Line count for "Science": give how many lines in the data below contain it, with no other words.

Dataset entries
BEGIN

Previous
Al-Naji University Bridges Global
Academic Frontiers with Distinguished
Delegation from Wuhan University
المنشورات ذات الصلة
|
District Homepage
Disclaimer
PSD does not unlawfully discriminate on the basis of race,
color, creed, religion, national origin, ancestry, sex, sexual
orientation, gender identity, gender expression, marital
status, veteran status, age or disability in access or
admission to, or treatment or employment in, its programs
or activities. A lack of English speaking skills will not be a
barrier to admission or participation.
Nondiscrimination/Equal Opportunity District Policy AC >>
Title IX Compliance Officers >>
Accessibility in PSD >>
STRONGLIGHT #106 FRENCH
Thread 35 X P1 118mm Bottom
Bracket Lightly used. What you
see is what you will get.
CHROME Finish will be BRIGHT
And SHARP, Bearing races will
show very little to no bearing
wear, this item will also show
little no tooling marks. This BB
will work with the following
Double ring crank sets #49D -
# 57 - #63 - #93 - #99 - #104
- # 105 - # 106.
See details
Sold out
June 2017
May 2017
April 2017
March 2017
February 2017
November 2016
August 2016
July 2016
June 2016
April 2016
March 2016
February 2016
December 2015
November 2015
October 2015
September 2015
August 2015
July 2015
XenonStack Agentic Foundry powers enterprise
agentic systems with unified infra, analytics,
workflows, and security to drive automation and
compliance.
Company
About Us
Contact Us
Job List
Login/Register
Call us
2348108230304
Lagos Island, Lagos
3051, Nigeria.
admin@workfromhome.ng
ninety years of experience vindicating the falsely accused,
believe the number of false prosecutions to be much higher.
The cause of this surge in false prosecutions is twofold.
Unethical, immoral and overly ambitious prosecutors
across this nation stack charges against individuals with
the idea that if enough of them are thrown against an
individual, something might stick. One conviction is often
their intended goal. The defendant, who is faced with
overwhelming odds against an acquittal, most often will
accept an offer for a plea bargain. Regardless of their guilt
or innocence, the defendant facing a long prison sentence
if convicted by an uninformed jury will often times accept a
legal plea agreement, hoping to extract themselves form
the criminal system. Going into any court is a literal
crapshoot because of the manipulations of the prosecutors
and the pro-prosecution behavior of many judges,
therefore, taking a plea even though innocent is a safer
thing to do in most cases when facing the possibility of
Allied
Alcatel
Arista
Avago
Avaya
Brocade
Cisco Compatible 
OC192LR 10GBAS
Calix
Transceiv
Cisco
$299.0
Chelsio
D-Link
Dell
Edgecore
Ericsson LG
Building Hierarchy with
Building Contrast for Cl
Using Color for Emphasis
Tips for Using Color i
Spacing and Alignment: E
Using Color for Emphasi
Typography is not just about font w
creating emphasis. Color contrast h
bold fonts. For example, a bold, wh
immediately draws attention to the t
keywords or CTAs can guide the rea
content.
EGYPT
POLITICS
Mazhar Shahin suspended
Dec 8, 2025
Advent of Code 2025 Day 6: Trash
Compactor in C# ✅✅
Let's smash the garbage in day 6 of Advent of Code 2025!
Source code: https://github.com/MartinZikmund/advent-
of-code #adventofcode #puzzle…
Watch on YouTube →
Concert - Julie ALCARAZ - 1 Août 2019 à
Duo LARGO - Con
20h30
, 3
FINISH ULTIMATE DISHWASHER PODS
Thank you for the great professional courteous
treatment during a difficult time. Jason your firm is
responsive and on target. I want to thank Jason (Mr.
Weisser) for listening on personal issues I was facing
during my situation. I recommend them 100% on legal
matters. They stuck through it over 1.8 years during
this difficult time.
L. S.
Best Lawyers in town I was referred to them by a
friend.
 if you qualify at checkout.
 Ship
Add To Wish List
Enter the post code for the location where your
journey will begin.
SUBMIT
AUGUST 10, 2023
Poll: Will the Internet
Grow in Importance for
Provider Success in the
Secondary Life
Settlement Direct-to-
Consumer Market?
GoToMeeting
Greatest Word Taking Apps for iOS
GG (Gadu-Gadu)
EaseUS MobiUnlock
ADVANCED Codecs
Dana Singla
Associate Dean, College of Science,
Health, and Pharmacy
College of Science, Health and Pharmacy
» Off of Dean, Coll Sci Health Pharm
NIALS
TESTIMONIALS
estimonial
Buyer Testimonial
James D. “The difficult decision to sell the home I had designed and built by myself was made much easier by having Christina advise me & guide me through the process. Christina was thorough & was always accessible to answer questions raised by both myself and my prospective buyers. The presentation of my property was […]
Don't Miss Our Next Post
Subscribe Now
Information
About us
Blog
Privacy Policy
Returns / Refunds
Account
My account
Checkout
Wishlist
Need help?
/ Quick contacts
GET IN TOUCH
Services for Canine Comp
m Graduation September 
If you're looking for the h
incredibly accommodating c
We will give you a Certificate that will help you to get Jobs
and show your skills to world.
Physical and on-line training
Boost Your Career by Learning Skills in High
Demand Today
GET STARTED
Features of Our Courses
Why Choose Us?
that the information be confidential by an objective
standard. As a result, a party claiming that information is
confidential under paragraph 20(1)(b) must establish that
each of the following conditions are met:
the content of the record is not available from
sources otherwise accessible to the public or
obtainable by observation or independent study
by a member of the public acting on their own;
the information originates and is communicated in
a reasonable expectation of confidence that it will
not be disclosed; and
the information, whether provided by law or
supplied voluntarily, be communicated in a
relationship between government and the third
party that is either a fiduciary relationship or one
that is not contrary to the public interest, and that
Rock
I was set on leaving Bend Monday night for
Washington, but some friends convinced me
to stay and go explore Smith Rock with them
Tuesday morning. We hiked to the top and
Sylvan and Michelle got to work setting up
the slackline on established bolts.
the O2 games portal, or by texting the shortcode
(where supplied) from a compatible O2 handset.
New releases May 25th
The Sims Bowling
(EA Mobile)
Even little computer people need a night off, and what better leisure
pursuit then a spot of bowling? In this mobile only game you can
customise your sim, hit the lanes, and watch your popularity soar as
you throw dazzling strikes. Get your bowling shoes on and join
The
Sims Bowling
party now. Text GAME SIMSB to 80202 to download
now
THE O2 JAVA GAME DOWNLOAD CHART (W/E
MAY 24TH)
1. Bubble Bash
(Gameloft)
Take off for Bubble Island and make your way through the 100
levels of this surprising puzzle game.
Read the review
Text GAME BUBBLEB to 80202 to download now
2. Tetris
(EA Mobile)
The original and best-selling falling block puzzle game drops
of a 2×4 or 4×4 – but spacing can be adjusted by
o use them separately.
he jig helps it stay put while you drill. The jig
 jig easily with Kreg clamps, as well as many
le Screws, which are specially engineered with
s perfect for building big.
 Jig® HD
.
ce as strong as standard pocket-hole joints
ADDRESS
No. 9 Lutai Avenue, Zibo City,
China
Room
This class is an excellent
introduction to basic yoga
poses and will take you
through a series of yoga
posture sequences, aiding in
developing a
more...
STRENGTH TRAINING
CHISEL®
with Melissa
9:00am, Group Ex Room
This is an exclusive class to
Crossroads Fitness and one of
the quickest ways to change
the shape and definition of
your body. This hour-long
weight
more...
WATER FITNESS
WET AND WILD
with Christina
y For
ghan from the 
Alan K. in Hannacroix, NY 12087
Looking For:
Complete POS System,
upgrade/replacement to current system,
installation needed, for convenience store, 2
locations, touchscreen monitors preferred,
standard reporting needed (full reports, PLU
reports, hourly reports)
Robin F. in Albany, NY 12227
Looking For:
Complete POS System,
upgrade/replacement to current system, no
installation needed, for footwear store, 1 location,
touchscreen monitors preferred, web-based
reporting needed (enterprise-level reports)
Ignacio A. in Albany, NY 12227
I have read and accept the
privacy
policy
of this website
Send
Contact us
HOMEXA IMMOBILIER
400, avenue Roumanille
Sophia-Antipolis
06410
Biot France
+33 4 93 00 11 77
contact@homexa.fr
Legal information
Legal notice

END

RESULT FOR THIS TASK: 2